I get about 200 ep mean length after 2k itters

tesslerc commented 1 month ago

Episodes should be up to 300 frames and terminate early the agent falls down. It should relatively quickly learn to get up and the episode length should spike upwards. Over time it reaches ~290, which means it learns to execute commands relatively stable without falling very often.

Other metrics for learning is to track the discriminator reward. However, since we are training with a discriminative objective, it is a bit tricky (like with the entire GAN line of work) to track performance. What I find works well in these types of models (discriminative-based) is to periodically visualize the saved model. With the sword and shield agent -- you see a point where it stands up. Then it typically learns to turn and walk around. Then over more time it starts to learn the more complex skills such as sword attacks.

I am not sure what to expect with your model, as it is both a different structured humanoid and you seem to have changed some control parameters.

VineetTambe commented 4 weeks ago

Okay - after fixing the XLM and motion_lib - I am getting an ep mean length of about 250 which is still less than the expected 290. There still seems to be something that I might be doing incorrectly. Is there anything else I could do like varying params of training like - task_reward_w and disc_reward_w? [ref] currently I have set the following values for my training - referring to amp_humanoid_task.yaml in the training configs

    task_reward_w: 0.5
    disc_reward_w: 0.1
    conditional_disc_reward_w: 1.0

Could you shed light on the intuition behind tuning these values?

tesslerc commented 4 weeks ago

It depends what you're trying to solve. The LLC policy in CALM (and also ASE) is typically trained without a task reward. The task is an environment-given reward, for example a reward for following a provided path.

As you can see here: https://github.com/NVlabs/CALM/blob/4f6bdb9d6536d3075b83bcfc8e066c331700faa0/calm/data/cfg/train/rlg/calm_humanoid.yaml#L115 the default parameters for CALM only use the conditional discriminator reward.

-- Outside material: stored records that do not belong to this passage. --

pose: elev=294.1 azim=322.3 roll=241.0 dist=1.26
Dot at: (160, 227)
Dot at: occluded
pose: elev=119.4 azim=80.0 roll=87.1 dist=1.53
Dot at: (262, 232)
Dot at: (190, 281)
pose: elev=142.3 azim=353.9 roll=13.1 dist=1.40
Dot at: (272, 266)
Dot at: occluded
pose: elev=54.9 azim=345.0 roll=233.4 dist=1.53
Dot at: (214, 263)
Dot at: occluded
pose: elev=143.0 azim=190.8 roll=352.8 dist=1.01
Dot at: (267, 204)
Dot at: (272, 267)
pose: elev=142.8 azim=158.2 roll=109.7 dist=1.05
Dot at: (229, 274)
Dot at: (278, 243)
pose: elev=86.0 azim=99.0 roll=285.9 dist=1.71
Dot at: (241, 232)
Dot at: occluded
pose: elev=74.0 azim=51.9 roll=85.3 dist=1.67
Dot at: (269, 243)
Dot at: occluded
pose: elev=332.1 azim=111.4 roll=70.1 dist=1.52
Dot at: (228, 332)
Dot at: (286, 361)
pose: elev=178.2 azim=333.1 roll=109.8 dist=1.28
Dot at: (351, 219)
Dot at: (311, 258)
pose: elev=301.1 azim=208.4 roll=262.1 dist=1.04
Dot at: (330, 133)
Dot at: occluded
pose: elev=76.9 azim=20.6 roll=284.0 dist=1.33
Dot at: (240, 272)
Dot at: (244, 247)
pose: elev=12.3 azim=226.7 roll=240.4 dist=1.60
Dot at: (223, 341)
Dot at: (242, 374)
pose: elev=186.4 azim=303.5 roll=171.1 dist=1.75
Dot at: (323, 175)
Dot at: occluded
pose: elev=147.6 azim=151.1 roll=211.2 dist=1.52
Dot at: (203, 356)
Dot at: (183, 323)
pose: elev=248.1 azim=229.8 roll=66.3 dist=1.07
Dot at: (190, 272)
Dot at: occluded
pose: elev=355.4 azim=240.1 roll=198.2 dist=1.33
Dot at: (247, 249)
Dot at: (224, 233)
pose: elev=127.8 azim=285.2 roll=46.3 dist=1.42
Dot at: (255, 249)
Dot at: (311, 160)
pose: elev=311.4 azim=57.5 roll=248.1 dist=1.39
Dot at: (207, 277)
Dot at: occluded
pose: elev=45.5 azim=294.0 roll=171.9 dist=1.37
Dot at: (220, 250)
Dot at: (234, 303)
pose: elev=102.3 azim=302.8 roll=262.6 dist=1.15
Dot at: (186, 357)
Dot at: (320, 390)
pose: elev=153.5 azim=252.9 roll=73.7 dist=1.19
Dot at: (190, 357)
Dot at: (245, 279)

From my experience combining the conditional and unconditional discriminator doesn't always work well. The unconditional discriminator attempts to push the controller towards the "average" data distribution, whereas the conditional one pushes it to match the state distribution for the current conditioned motions. The two may be combined in a smart way, by providing discriminative rewards in the transition periods between motions, but we have not attempted this and it is mostly speculation.

VineetTambe commented 3 weeks ago

Thanks for the insight. I am now able to get a episode length of about 250-280 when training with my custom xml. But weirdly enough the policy learns to walk on it's toes instead of having it's foot flat. At first I thought this might be due to some inaccuracies in the reference data and I regenerated the reference trajectories by updating the root_height_offset in the retargetting script. However, changing that does not seem to have any effect on the behavior.

Do you have any clue as to why this might be happening? Is there a hard coded reference height somewhere in the code base?

Edit: Playing around env params rootHeightObs and refined the data to ensure that the reference has a flat foot - however I still see that training results in the robot learning to walk on it's toes.

tesslerc commented 1 week ago

I don't recall any offsets for the reference motions. For example, when training on the sword and shield dataset the character does not learn to tip-toe.

VineetTambe commented 6 days ago

Yes, maybe it's an issue with the way I have configured my xml - Could you point me where is the actual "discriminator loss" being calculated - a workaround which I would like to try is to remove the motion matching loss with respect to the ankle joints and the foot I hope doing so might mitigate the peculiar "tip-toe" behaviour.